→ Aim of the exercise:
Look below for the lines from the one with "(dxfpolygonmode yes)" to the one with "(at 113.8806 105.8856))", and copy exactly those lines, both ends included.

→ Exercise input:

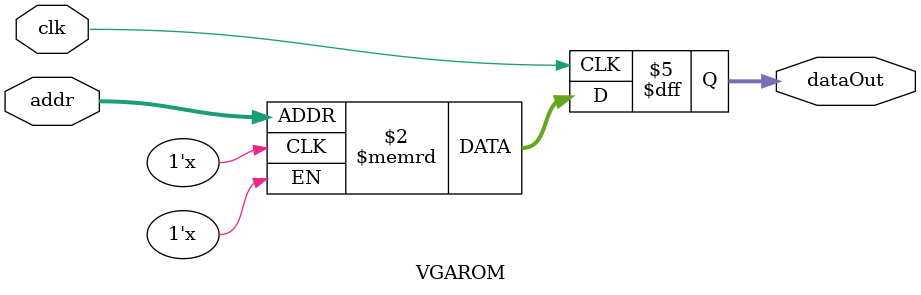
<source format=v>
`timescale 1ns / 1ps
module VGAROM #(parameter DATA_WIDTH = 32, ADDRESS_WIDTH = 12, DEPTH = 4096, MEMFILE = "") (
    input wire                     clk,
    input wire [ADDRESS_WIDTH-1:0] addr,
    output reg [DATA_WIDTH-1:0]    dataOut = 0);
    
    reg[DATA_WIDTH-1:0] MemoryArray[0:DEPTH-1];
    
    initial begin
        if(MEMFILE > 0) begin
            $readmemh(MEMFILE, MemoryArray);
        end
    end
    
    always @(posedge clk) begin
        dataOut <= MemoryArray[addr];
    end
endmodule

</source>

* * *

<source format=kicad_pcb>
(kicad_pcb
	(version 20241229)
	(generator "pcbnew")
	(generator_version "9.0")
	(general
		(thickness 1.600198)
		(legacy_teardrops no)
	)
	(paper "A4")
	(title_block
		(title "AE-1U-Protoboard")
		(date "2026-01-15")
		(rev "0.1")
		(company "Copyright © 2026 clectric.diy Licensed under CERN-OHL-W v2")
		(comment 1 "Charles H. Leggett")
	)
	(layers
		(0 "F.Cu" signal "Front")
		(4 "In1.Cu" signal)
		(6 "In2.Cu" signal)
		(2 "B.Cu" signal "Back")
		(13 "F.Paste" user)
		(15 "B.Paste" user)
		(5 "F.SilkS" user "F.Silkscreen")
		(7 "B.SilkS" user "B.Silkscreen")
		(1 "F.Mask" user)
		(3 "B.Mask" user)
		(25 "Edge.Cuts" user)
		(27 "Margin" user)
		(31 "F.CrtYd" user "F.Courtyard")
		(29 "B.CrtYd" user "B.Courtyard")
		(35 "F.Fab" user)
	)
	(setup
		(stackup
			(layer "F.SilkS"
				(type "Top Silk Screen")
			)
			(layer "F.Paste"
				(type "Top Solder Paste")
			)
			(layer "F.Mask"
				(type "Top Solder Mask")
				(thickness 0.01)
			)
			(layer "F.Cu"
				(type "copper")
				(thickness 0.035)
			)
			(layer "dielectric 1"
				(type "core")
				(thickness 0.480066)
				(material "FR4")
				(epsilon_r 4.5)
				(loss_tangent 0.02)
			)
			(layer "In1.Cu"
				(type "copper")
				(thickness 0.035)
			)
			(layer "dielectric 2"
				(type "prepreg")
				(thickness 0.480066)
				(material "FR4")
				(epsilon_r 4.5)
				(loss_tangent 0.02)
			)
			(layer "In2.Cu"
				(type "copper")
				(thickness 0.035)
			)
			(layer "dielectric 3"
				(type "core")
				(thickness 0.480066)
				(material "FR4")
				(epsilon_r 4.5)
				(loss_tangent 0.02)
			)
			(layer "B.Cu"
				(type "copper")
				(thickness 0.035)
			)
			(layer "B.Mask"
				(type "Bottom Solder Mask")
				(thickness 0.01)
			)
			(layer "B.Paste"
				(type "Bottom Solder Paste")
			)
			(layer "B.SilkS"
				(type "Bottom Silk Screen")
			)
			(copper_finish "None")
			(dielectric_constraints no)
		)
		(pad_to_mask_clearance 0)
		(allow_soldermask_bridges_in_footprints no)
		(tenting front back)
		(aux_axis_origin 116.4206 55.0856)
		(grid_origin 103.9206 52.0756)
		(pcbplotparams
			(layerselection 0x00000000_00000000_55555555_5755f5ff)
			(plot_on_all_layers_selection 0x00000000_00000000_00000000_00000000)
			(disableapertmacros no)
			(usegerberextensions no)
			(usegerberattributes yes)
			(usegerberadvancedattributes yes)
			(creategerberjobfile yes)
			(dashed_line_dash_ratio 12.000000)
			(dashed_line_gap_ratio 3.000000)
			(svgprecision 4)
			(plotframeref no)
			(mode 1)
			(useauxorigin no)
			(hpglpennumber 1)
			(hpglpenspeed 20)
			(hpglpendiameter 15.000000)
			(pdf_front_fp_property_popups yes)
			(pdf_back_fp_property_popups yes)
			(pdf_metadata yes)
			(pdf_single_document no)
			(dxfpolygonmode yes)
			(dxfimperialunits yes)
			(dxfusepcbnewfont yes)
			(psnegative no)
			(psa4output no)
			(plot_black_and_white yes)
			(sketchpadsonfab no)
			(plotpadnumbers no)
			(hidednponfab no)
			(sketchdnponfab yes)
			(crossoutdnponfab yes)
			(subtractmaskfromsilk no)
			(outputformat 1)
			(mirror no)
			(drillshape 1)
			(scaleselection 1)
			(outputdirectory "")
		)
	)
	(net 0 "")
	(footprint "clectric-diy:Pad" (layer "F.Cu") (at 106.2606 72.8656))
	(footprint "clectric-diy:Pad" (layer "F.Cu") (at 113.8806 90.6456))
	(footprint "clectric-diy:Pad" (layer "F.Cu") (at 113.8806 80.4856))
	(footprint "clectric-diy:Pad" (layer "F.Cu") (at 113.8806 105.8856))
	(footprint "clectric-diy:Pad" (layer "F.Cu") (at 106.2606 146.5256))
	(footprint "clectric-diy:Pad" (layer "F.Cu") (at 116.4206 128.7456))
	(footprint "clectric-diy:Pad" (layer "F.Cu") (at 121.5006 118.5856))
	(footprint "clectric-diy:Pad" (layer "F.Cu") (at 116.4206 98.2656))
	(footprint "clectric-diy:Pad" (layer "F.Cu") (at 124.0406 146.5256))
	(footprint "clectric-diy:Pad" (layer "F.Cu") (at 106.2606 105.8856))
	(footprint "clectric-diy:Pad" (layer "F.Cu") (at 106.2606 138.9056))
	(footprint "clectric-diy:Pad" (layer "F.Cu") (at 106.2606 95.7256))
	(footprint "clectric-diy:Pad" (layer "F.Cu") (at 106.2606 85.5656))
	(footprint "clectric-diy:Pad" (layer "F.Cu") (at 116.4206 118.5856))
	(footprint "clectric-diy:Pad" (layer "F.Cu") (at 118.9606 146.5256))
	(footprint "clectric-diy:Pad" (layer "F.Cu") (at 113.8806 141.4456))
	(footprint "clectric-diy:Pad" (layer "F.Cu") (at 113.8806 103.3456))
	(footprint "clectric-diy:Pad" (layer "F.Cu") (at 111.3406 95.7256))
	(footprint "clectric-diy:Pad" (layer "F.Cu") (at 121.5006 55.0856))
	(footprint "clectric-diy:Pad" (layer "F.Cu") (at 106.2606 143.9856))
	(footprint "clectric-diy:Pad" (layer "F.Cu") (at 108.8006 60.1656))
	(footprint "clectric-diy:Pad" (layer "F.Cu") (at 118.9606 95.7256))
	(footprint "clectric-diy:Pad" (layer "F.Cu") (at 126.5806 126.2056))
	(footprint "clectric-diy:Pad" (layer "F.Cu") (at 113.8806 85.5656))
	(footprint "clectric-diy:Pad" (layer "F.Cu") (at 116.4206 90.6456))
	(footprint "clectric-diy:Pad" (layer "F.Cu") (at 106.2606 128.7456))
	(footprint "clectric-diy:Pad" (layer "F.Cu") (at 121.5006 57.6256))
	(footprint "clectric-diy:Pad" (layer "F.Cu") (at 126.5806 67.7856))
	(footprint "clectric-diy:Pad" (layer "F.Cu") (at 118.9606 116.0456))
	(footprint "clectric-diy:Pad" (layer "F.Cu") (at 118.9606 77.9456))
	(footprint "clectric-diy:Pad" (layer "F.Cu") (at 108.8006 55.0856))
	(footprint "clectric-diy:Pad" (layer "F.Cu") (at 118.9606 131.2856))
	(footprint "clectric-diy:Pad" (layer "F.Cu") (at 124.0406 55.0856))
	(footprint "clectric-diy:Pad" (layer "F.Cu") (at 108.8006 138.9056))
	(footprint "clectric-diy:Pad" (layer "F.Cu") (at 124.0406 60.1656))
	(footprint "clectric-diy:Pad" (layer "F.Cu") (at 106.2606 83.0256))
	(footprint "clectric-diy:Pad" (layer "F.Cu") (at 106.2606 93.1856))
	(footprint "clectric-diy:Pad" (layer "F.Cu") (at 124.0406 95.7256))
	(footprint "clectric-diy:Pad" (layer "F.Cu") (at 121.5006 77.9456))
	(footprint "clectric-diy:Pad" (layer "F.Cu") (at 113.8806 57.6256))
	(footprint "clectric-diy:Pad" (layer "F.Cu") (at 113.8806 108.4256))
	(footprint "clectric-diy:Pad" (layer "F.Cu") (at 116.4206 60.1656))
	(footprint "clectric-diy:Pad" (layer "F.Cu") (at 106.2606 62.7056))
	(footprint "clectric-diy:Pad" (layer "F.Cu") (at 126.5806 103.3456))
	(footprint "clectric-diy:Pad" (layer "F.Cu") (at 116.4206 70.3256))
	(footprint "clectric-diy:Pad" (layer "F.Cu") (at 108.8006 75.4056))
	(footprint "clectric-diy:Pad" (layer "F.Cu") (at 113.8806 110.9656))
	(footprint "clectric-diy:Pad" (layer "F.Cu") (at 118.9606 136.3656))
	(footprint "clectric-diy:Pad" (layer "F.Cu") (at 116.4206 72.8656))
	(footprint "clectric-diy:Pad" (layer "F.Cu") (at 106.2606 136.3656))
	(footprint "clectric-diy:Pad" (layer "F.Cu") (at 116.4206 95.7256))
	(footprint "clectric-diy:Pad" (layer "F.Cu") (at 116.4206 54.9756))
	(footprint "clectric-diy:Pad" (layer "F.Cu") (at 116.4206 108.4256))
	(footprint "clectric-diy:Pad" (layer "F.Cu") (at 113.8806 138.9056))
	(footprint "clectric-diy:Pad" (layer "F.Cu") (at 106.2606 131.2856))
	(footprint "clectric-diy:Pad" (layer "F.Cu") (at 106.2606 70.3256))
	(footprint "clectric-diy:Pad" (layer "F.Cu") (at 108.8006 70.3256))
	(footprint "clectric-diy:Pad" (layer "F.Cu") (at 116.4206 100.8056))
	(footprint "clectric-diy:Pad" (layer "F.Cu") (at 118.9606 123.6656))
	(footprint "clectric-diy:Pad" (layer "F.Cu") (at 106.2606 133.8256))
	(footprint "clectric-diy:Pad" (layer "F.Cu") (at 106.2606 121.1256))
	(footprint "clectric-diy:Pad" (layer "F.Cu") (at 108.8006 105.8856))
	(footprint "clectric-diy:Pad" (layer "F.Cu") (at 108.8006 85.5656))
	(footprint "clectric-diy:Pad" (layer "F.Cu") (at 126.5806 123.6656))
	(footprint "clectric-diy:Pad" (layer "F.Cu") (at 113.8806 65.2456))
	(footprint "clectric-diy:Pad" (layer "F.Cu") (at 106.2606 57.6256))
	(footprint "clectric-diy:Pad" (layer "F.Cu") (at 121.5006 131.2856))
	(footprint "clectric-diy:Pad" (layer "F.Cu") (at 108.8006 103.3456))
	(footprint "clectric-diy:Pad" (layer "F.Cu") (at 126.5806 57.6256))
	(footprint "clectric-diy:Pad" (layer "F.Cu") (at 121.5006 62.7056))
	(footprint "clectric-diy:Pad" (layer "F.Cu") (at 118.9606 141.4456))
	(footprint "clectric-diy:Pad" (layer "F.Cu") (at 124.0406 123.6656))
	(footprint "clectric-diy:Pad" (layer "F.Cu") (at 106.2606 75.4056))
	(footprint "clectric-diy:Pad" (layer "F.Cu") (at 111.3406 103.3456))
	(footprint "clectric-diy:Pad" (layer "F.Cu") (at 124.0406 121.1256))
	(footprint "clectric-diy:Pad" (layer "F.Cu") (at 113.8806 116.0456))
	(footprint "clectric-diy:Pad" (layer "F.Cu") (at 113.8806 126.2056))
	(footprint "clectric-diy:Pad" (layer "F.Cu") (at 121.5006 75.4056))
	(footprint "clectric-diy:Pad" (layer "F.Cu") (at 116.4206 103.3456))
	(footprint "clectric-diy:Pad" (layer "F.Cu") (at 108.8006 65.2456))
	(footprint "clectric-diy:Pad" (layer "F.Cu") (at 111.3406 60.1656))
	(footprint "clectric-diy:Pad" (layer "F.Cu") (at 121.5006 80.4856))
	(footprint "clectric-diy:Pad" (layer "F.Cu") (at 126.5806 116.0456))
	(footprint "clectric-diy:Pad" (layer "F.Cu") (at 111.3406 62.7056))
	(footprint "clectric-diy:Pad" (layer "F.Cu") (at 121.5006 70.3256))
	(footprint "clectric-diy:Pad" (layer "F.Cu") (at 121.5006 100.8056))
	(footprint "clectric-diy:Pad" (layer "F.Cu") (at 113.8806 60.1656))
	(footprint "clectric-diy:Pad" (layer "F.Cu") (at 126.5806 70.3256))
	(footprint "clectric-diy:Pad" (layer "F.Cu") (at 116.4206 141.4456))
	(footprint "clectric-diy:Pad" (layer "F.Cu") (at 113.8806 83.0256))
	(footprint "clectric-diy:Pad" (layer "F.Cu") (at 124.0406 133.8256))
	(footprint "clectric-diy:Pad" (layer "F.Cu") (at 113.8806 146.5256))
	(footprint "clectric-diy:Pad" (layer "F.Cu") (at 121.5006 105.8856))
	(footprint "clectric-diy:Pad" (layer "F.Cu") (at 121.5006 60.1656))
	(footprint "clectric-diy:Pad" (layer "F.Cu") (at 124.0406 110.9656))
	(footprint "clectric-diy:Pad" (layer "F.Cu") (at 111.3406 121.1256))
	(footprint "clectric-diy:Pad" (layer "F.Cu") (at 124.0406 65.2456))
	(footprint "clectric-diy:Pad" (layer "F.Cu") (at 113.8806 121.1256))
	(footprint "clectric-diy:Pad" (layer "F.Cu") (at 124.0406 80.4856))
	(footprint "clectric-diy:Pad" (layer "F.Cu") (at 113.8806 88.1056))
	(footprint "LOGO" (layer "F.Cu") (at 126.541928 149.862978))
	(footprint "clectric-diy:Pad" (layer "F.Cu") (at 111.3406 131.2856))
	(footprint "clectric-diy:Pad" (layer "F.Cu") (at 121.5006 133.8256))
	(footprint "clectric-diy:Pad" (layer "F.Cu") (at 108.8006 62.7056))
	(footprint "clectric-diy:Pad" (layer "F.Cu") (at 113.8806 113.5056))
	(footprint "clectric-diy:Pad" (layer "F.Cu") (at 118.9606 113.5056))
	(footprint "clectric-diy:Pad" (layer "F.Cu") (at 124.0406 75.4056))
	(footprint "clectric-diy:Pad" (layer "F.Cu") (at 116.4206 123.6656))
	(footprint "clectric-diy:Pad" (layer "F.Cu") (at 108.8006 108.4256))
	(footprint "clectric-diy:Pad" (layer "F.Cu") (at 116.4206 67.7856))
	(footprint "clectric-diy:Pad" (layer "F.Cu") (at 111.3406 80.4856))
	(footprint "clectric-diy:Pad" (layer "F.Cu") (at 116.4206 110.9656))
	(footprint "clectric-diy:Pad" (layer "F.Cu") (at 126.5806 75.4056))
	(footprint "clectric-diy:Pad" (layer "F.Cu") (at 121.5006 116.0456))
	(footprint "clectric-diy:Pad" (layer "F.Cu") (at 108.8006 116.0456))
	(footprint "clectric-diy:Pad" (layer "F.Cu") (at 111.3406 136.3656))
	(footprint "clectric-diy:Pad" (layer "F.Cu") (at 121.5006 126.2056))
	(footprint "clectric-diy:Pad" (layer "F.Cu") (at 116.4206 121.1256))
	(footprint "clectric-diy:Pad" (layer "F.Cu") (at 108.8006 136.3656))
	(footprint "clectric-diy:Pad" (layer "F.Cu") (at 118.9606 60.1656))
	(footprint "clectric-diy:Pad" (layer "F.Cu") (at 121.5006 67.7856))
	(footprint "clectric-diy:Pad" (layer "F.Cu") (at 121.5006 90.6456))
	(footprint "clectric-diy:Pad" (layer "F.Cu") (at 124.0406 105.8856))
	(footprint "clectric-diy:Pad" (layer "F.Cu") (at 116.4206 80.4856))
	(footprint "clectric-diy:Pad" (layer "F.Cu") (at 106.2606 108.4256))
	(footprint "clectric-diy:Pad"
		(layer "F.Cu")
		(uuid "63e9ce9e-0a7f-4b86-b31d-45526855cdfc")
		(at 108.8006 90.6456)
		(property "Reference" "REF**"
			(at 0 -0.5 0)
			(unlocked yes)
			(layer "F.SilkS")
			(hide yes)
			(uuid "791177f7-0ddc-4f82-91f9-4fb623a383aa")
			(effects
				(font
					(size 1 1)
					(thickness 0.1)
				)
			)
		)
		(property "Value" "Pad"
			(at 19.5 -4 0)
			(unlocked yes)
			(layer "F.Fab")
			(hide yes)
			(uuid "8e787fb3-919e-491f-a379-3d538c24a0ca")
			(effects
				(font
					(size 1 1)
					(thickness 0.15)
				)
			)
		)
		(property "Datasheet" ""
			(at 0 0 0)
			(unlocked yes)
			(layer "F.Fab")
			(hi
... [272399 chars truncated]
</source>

→ Solved exercise:
			(dxfpolygonmode yes)
			(dxfimperialunits yes)
			(dxfusepcbnewfont yes)
			(psnegative no)
			(psa4output no)
			(plot_black_and_white yes)
			(sketchpadsonfab no)
			(plotpadnumbers no)
			(hidednponfab no)
			(sketchdnponfab yes)
			(crossoutdnponfab yes)
			(subtractmaskfromsilk no)
			(outputformat 1)
			(mirror no)
			(drillshape 1)
			(scaleselection 1)
			(outputdirectory "")
		)
	)
	(net 0 "")
	(footprint "clectric-diy:Pad" (layer "F.Cu") (at 106.2606 72.8656))
	(footprint "clectric-diy:Pad" (layer "F.Cu") (at 113.8806 90.6456))
	(footprint "clectric-diy:Pad" (layer "F.Cu") (at 113.8806 80.4856))
	(footprint "clectric-diy:Pad" (layer "F.Cu") (at 113.8806 105.8856))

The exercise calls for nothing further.